State the number of lines in the records underneath where the word "Nintendo" turns up, and say nothing else.

━━ Provided records

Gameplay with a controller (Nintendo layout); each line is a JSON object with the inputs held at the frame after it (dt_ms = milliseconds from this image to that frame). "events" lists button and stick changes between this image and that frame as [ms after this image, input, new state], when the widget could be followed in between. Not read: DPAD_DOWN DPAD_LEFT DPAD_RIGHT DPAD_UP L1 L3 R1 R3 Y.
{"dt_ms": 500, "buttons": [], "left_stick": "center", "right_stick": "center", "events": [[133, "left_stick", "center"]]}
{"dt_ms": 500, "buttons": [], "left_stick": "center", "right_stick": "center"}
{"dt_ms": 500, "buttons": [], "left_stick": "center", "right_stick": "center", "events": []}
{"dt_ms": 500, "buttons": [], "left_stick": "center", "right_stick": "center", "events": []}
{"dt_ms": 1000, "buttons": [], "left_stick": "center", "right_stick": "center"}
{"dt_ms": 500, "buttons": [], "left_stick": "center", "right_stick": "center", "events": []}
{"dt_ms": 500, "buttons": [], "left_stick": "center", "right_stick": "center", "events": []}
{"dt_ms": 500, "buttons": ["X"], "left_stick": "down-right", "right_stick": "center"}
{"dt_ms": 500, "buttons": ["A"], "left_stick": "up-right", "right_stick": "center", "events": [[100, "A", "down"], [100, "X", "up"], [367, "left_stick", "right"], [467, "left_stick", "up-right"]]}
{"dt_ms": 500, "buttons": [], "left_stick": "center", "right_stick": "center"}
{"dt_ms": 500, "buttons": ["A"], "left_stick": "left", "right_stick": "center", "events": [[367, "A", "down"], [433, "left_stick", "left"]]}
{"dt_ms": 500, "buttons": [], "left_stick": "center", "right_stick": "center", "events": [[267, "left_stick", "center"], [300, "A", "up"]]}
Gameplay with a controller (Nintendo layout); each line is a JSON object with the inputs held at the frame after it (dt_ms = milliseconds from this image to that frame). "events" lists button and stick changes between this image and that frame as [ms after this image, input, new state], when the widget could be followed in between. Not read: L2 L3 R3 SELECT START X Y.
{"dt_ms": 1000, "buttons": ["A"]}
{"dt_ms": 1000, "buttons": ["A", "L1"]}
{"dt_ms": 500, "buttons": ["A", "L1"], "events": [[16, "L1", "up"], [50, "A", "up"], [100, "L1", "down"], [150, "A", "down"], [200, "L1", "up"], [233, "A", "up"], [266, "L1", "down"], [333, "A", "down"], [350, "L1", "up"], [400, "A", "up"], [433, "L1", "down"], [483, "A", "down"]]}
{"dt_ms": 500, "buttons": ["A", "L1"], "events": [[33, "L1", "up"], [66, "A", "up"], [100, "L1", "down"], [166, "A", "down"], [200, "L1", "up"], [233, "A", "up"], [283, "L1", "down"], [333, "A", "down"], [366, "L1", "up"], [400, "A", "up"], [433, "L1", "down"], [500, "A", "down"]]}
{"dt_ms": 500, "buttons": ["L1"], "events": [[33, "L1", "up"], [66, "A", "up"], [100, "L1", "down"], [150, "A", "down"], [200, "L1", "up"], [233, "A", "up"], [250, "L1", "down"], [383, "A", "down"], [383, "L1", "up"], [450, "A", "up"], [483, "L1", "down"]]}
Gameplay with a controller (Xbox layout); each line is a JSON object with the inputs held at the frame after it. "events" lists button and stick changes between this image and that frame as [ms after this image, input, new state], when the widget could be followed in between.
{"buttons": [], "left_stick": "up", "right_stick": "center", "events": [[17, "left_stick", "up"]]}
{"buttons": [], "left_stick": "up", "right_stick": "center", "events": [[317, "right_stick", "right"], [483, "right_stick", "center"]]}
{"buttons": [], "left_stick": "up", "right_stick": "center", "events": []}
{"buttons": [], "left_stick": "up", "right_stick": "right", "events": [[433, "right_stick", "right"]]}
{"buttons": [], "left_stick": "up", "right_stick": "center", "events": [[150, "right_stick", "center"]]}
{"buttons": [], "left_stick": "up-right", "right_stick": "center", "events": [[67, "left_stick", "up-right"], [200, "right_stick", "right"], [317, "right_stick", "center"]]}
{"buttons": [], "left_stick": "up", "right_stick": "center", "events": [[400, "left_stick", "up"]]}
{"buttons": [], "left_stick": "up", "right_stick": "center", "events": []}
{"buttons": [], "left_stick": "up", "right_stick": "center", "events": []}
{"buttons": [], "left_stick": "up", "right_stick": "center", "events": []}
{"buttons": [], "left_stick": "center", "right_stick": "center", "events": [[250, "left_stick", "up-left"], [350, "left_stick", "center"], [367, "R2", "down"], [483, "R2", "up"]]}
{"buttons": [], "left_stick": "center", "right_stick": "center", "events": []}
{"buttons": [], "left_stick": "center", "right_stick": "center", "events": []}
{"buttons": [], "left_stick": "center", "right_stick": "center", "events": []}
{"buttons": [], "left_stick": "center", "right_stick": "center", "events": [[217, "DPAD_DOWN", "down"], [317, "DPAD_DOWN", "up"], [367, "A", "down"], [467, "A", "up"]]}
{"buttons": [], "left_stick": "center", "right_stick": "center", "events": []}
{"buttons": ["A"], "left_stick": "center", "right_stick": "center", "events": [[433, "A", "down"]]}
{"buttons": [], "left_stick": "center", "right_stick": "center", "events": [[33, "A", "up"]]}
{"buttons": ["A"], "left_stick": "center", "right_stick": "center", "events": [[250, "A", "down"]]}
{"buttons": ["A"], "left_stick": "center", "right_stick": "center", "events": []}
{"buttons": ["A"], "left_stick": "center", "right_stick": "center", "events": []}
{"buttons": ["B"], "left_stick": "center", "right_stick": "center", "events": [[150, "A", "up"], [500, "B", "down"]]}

━━━━

### Exercise solution
2